Oddly, I notice the lod changes and rough textures a lot more on the XBox One X side. But true, zoomed in, sitting 2 feet away from my laptop pixel screen, it's a big difference. I never thought RDR looked bad on a 1080p projector hanging back on my couch. It's like cleaning up the movie grain and changing the fps of movies to 120hz with interpolation to turn in into a more stable picture, yet not looking balanced anymore.

It's great to have but why spend so much time on it. Doesn't BC on XBox require a recompile of all games which get downloaded when you insert the old disc? Lot of effort for a feature few use and doesn't give you any guarantees that it will keep working (relying on servers again)

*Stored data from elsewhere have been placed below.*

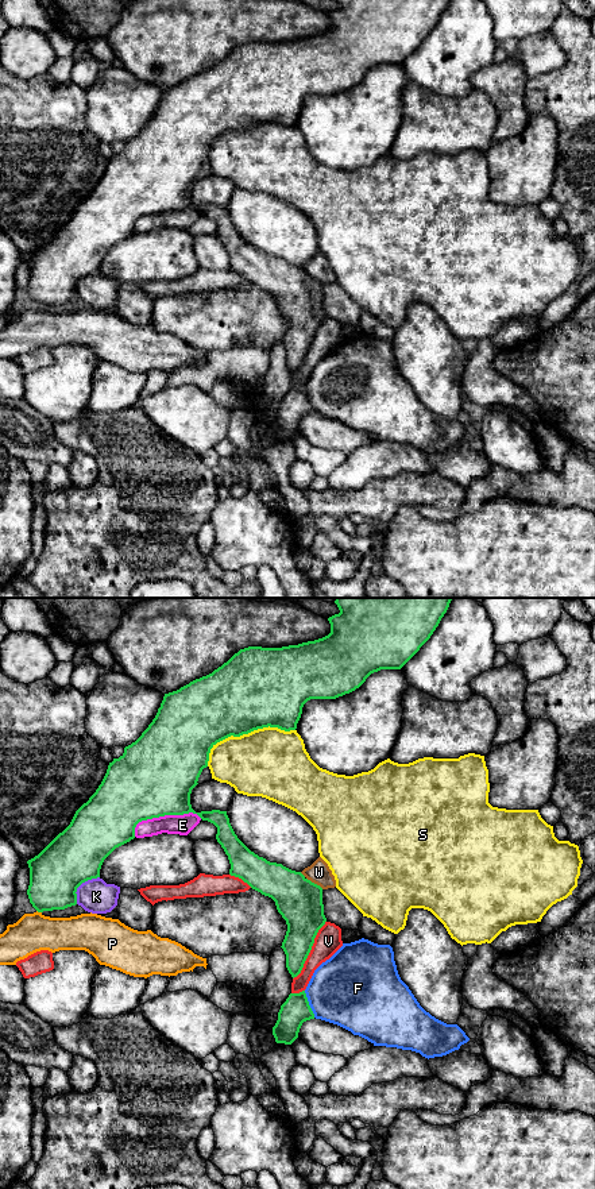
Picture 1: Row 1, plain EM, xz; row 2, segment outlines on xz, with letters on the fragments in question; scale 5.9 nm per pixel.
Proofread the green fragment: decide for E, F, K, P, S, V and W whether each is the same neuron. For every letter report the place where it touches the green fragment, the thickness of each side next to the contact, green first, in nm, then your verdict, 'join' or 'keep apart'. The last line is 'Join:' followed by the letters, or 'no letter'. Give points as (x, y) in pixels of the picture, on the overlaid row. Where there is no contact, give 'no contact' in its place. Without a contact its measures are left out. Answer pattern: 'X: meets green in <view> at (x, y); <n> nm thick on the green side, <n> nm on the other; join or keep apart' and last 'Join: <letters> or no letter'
E: meets green in xz at (163, 815); 460 nm thick on the green side, 120 nm on the other; keep apart
F: meets green in xz at (308, 1004); 170 nm thick on the green side, 440 nm on the other; keep apart
K: meets green in xz at (80, 884); 320 nm thick on the green side, 200 nm on the other; keep apart
P: meets green in xz at (39, 911); 320 nm thick on the green side, 220 nm on the other; keep apart
S: meets green in xz at (244, 733); 440 nm thick on the green side, 420 nm on the other; keep apart
V: meets green in xz at (310, 949); 240 nm thick on the green side, 160 nm on the other; keep apart
W: meets green in xz at (310, 881); 280 nm thick on the green side, 140 nm on the other; keep apart
Join: no letter

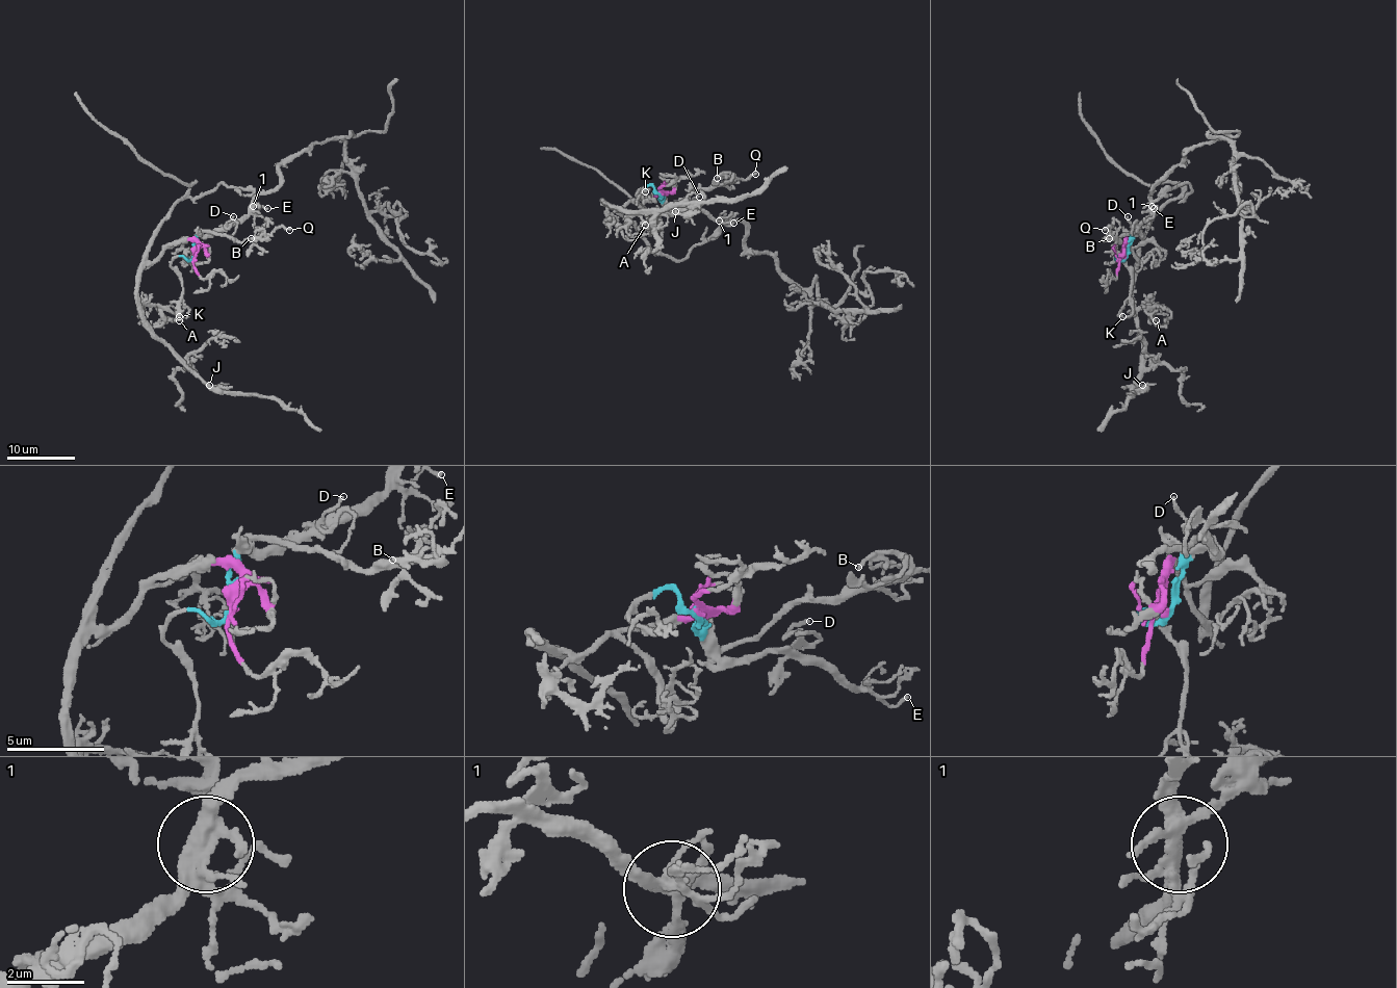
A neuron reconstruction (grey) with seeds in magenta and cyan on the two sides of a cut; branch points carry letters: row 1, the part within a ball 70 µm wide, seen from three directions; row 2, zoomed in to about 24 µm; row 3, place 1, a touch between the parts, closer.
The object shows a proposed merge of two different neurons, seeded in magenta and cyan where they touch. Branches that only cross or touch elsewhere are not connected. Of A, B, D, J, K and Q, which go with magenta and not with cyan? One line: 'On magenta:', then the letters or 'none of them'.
On magenta: A, J

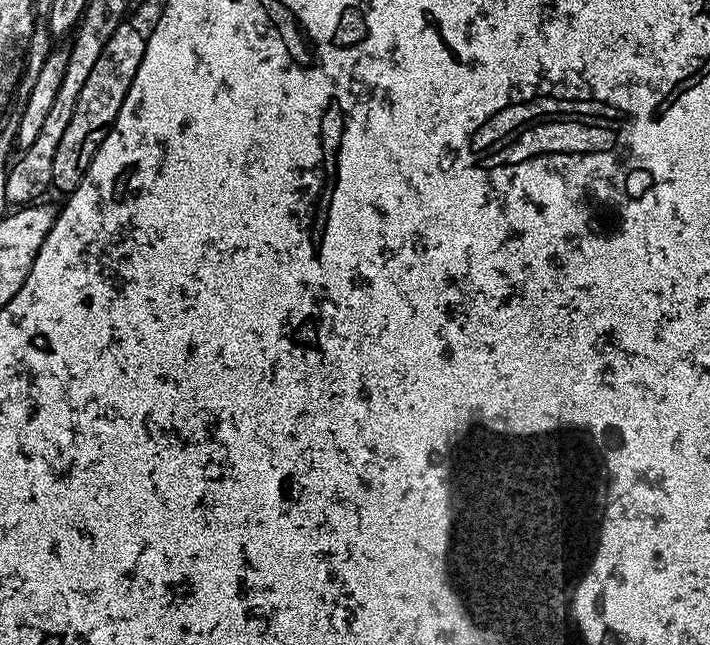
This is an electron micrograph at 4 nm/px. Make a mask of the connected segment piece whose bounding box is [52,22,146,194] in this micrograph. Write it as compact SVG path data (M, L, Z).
M130 23L120 24L118 30L110 34L110 42L106 42L98 63L90 70L90 75L82 85L82 94L78 94L78 106L74 106L74 114L58 142L58 151L54 153L52 188L55 191L61 194L72 192L82 182L86 170L90 170L90 162L94 162L98 146L102 146L112 123L118 118L118 110L122 110L122 102L126 102L126 94L142 62L142 54L146 54L146 39Z

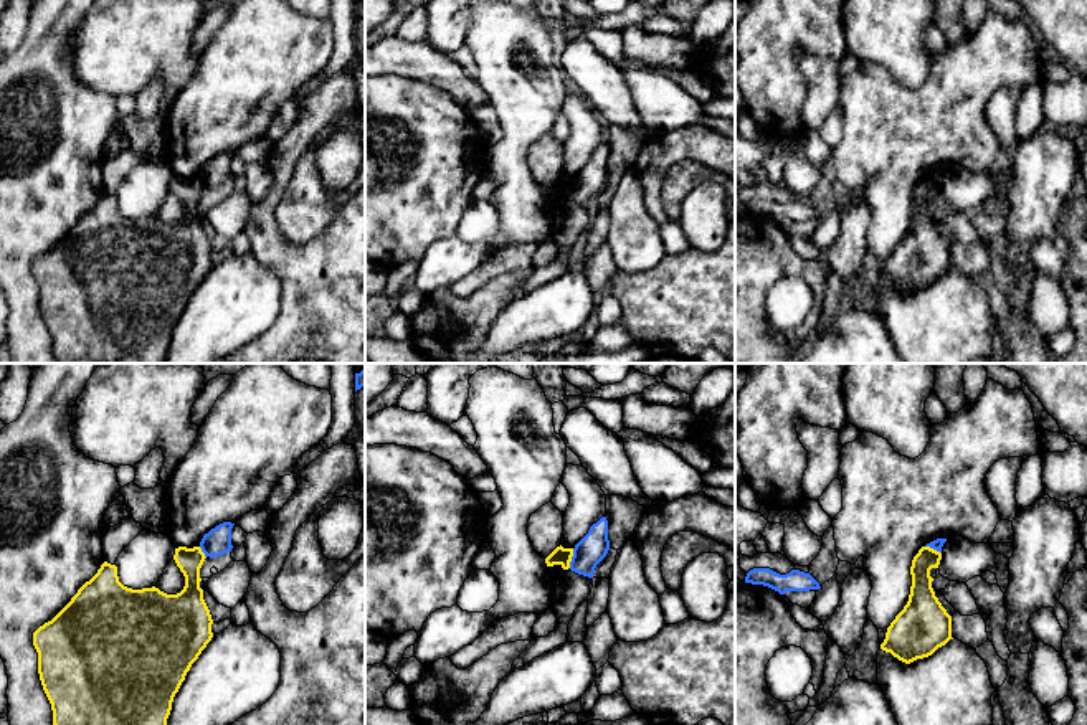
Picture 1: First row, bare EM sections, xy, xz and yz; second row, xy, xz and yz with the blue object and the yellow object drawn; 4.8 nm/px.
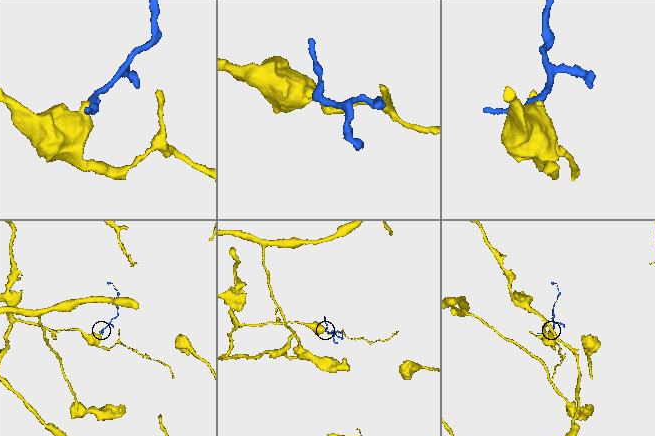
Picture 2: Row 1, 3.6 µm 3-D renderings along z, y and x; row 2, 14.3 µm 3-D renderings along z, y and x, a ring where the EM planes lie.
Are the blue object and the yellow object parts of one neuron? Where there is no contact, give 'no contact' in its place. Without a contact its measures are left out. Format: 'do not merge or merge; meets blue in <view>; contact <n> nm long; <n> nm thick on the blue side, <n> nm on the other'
do not merge; meets blue in xz; contact 100 nm long; 150 nm thick on the blue side, 90 nm on the other

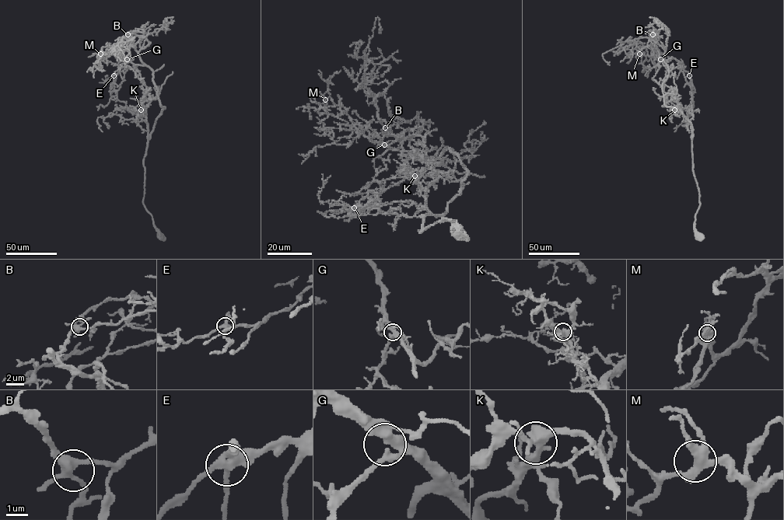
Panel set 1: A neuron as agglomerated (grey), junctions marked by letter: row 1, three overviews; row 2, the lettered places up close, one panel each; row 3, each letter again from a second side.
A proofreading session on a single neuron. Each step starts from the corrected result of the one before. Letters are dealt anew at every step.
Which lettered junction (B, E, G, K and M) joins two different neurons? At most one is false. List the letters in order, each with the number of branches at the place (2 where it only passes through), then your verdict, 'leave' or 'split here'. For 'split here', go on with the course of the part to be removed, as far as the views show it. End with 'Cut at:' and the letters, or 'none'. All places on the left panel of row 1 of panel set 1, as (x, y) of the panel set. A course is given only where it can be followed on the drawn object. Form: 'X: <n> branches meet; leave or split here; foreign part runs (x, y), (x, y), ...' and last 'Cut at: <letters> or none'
B: 4 branches meet; leave
E: 4 branches meet; leave
G: 4 branches meet; leave
K: 4 branches meet; leave
M: 4 branches meet; leave
Cut at: none

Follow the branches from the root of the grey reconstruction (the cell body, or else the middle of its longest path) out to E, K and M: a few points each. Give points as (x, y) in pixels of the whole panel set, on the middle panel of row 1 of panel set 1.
E: (458, 231), (442, 220), (420, 231), (426, 210), (410, 217), (362, 214), (384, 190), (355, 207)
K: (458, 231), (449, 220), (419, 230), (423, 222), (421, 215), (430, 213), (426, 193), (414, 176)
M: (458, 231), (419, 230), (459, 193), (455, 152), (392, 150), (325, 99)

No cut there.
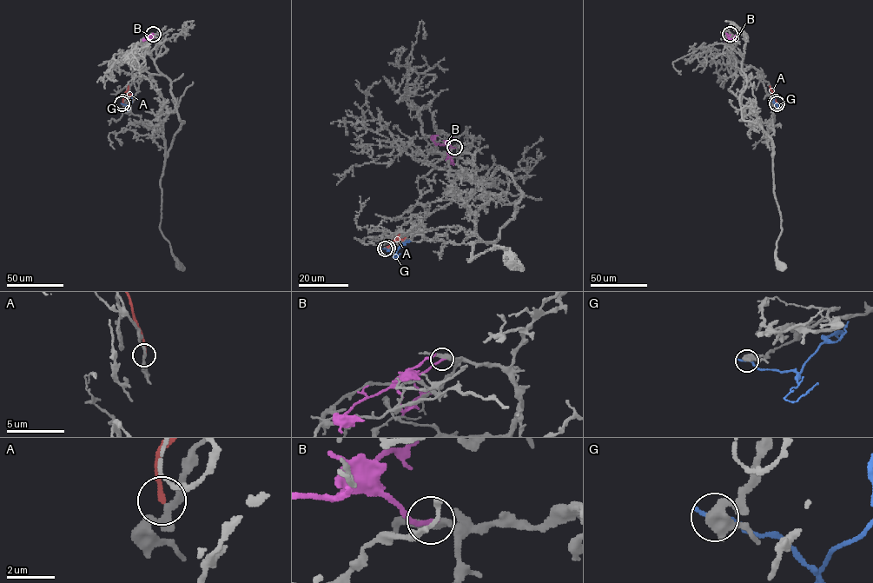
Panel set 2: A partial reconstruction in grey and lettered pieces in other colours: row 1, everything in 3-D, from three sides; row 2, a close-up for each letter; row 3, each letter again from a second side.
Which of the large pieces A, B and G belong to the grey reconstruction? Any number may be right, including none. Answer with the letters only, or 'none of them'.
none of them

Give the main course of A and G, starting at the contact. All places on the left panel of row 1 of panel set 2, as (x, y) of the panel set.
A: (122, 102), (128, 85)
G: (122, 103), (127, 106), (133, 95)

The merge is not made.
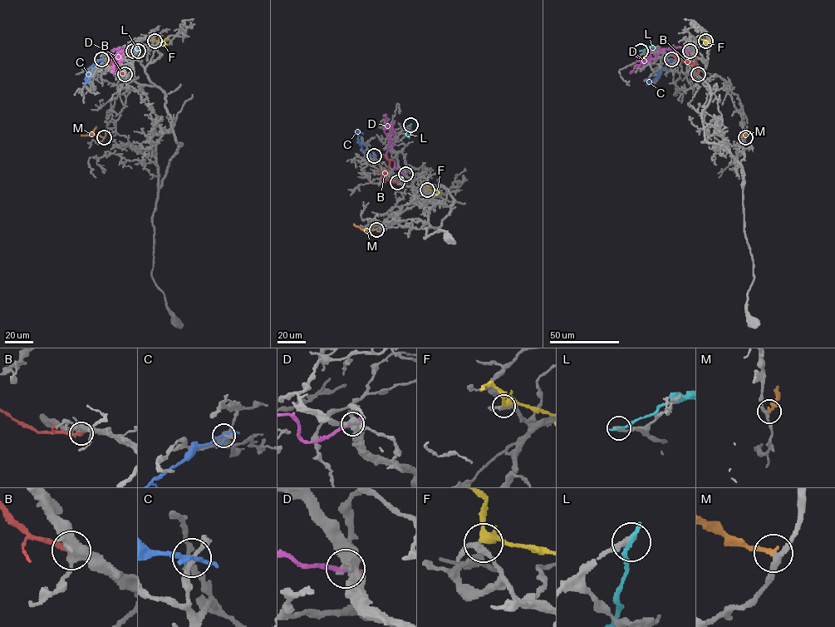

I still have my old ps3 hooked up, not for games, it's a great blu-ray player! I always have the intention to play the games I missed (or left unopened on the shelf) at the start of a new gen. Never get to it lol.

Microsoft doesn't have the source code for most games, so they aren't recompiling.

Rather... They are using a mix of approaches like emulation, repackaging, binary translation, virtualization and abstraction, hence why they can emulate Xbox 360 games on such anemic jaguar CPU cores when a PC needs a Ryzen class CPU.

The Xbox One hardware also features support for things like the Xbox 360 texture format standards, which shows that Microsoft was planning Backwards compat before the Xbox One launched.